30 people were invited to join, including Kamen-Green and Slipp, and if the participants did not turn in their song by the end of the day, they were eliminated. Friends Kimbra, best known for the critically acclaimed song that she did with Gotye, “Somebody That I Used to Know,” Jacob Bergson, producer, composer and pianist who occasionally plays on stage with Kimbra and more were also a part of the challenge.
“In that week, Kristin and I wrote seven songs individually. All those songs are on the record, except one,” Kamen-Green stated. The record, “Light Moves Around You” is their debut and arrives this Friday on Feb. 3.
Kamen-Green adds that while Slipp was in her child home, he was not, though it provided a place of solace for the both as it allowed them to get out of the COVID-19 induced funk that touched nearly everyone. This trend of continuing to pursue mmeadows furthered in 2021 when the pair went to upstate New York to write at their friend’s house.
“At the time there were no walls,” Kamen-Green states as he giggles, “rock wall was exposed which was actually perfect, acoustically, and we finished the record up there.” He goes on to recall where Slipp cut vocals for the record and watched deer eat from the bushes.
Slipp turns to join the conversation after facing the dressing room’s mirror for a handful of minutes when two dark streaks of contour lining her cheeks causes an eruption of laughter.
“Sorry,” Slipp says quietly as she starts laughing.
“She’s contouring, baby!” Kamen-Green says as he joins in.
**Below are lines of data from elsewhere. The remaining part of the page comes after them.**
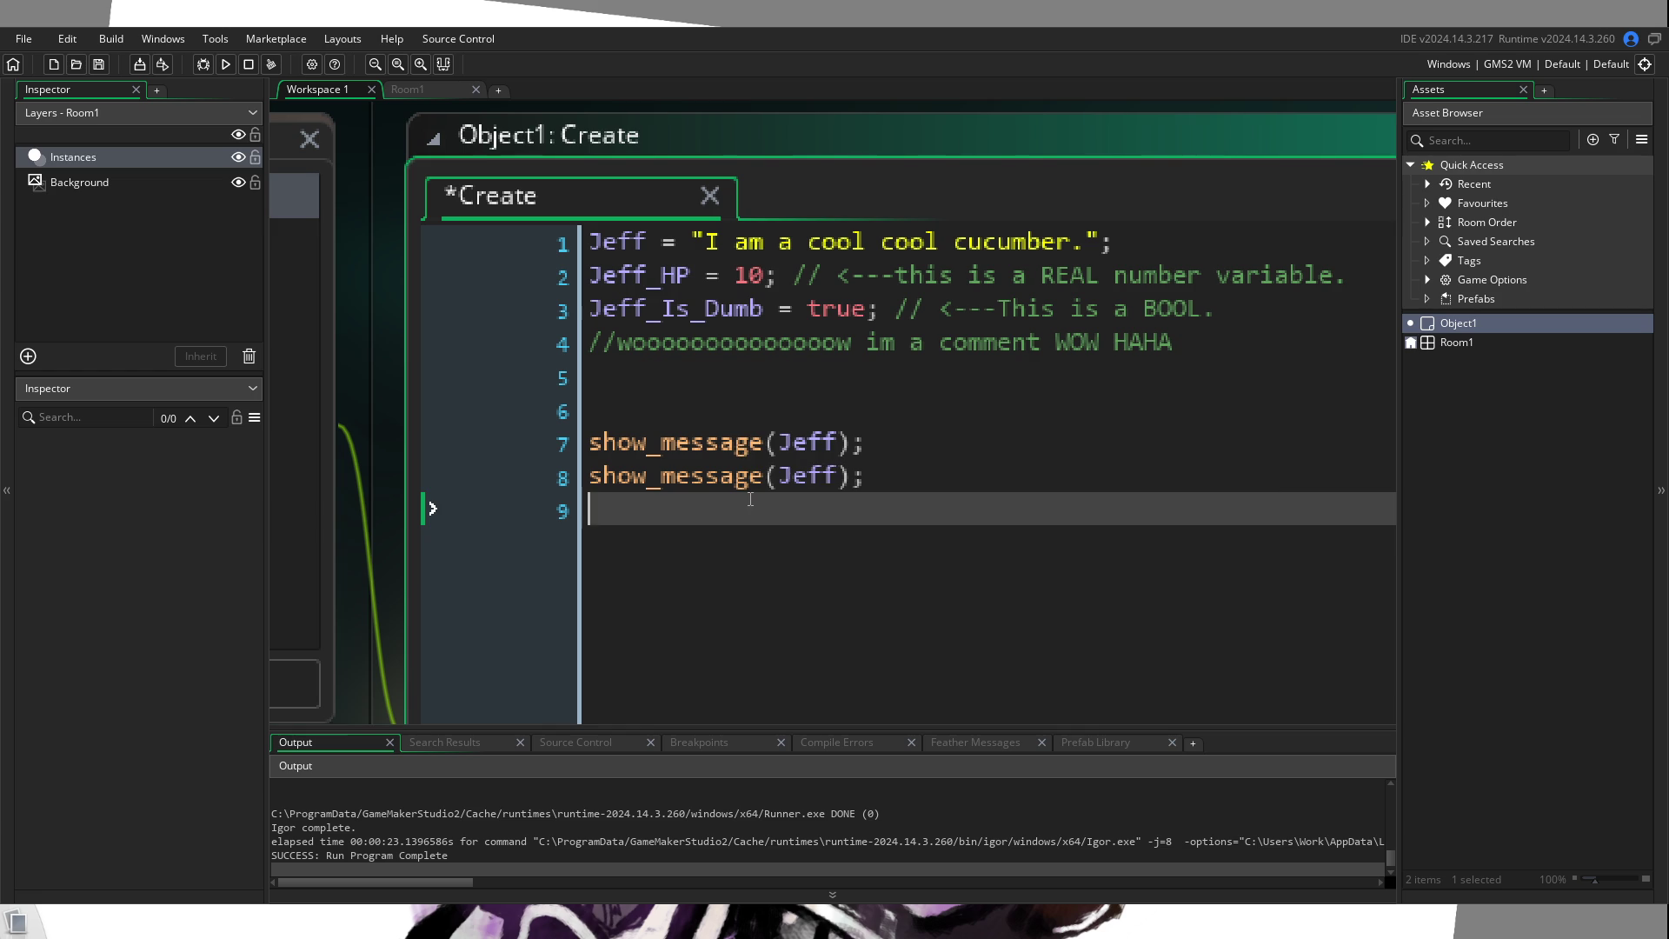
text(show_message(Jeff);)
double_click(633, 276)
key(ctrl+c)
double_click(804, 479)
key(ctrl+v)
double_click(678, 309)
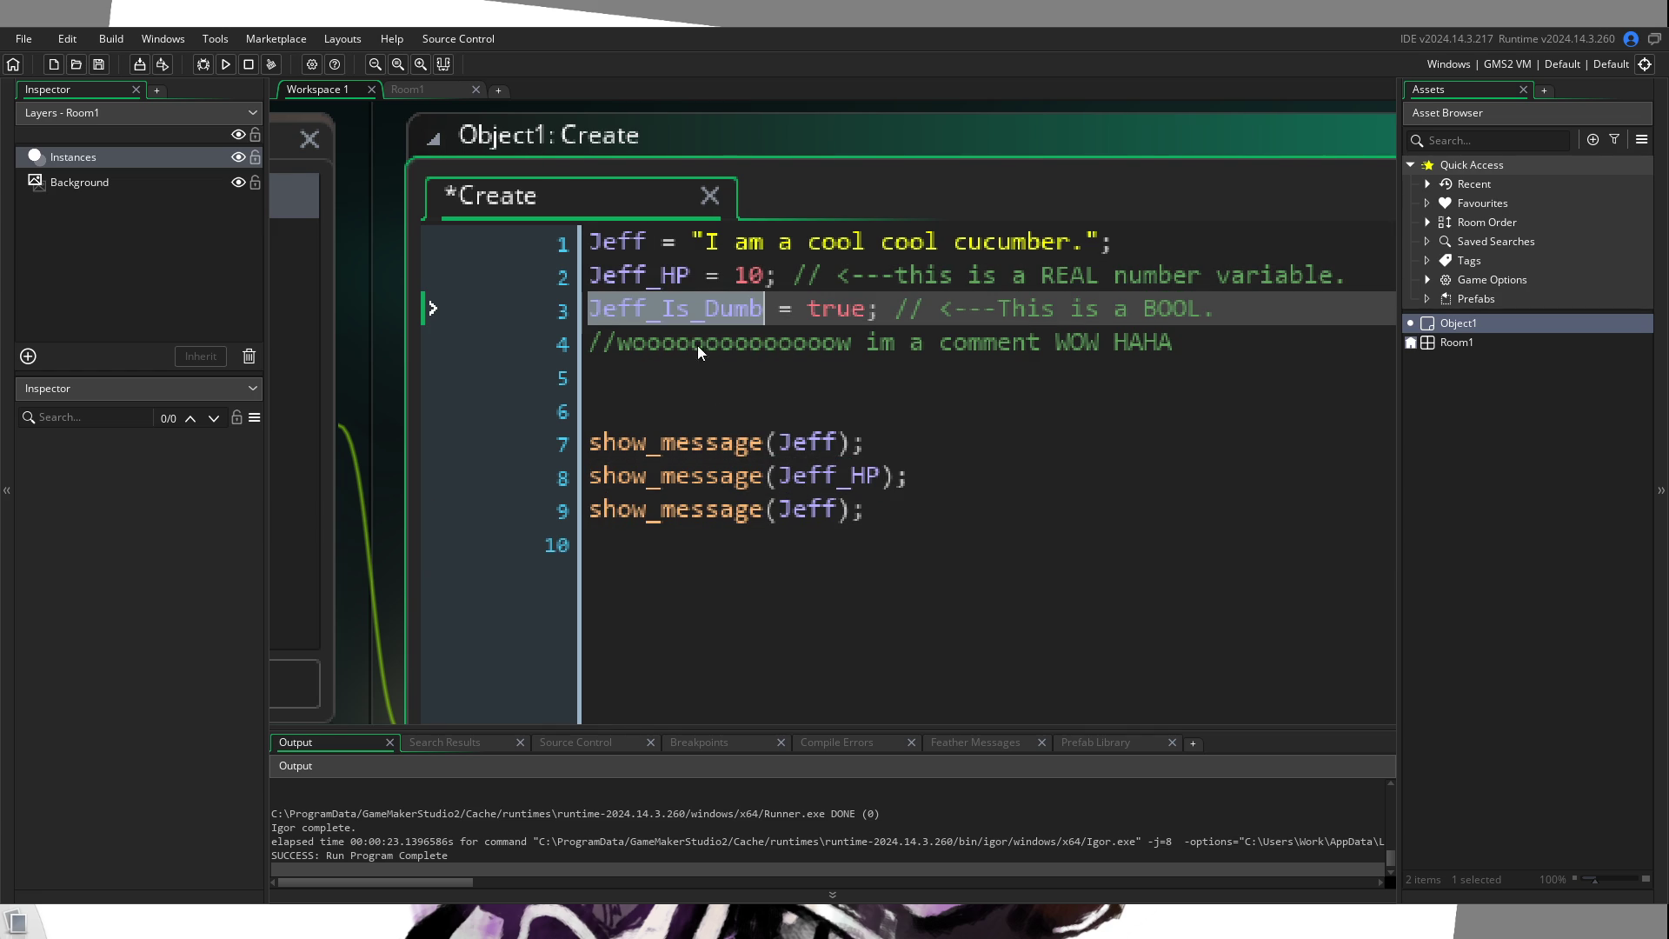
double_click(807, 510)
key(ctrl+v)
mouse_move(663, 442)
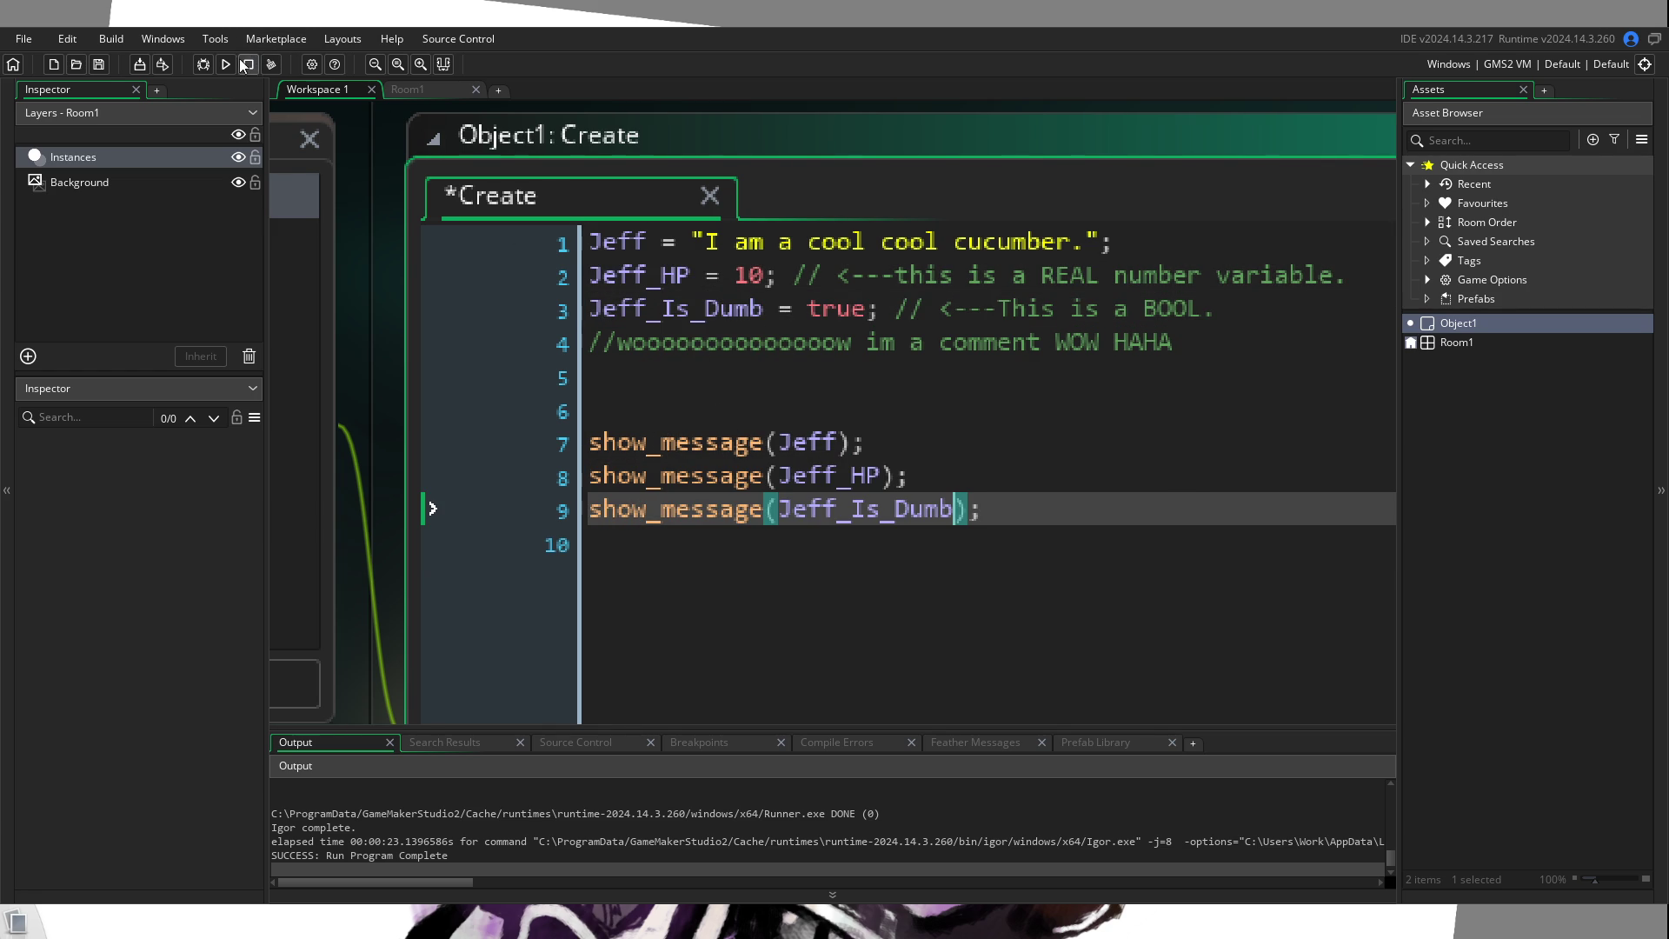
Step: Run the game until the build succeeds, then go back to line 10 of the code
click(226, 64)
Slipp tries to resume her original train of thought, but cannot contain her laughter. As the giggles subside, she mentions that it was an incredibly odd feeling to be able to rapidly fire out songs during those seven days after not being sure of their musical direction for years.
“Things are really slow until they’re really fast,” Slipp stated.
As the minutes dwindle down to showtime, and the days count down to album release day, the pair reflect on the songs they are most proud of on the record.
“‘Circling Down.’ That was the last one I cut vocals on and did production for,” Slipp stated as Kamen-Green chimes in to say except for the irish-jig (we’ll see what that means on Friday).
“That one felt a little more first thought, best thought. I was proud that we ended up with something we didn’t have to labor over,” Slipp adds.
“For me, ‘By Design.’ I remember Kristin had given me the bones of it and it wasn’t completely resonating with me. When that happens, it can be a little scary because we both want our music to represent ourselves. I loved it, but felt that it wasn’t there yet. I took a dive, tore it apart and brought it back together. When I brought it back together, Kristin was like, ‘what?,’ but then she said she really liked it,” Kamen-Green stated.
“I have memories of recording the bassline and being really happy that nobody was watching me record it because I looked like a fool,” he stated, emphasizing the word fool.
Kamen-Green adds that he utilized a handful of production techniques he was wanting to try which included recording mouth noises on a microphone made of vintage telephone parts that their friend made.
One of these techniques was about beatboxing, a tip given to him by four-time Grammy award winning producer and musician, Timbaland.
Kamen-Green states as he goes on to recall that he and Slipp had a joke about the ESPN horns that play before a televised sporting event. The two go on to playfully argue over whether it was from ESPN or a TV show, but Kamen-Green settles on the origin being one of two ESPN anthems.
“It has a bunch of odd references and I felt like this is the best I could do at writing and producing music,” he states as Slipp chimes in to mention how good it feels to make something the best you could possibly do.
That feeling is mirrored as our time came to a close, Kamen-Green citing that he was experiencing some pre-show jitters, but otherwise went on to play an unbelievable show; Slipp illuminating eTown Hall with her ethereal vocals and keytar and Kamen-Green harmonizing alongside with his Electronic Valve Instrument (EVI), that uses similar techniques to that of trumpet, and his actual trumpet.
From blooming late to hitting the stage in Boulder, CO, their debut record “Light Moves Around You” will be sure to cement their name as mmeadows.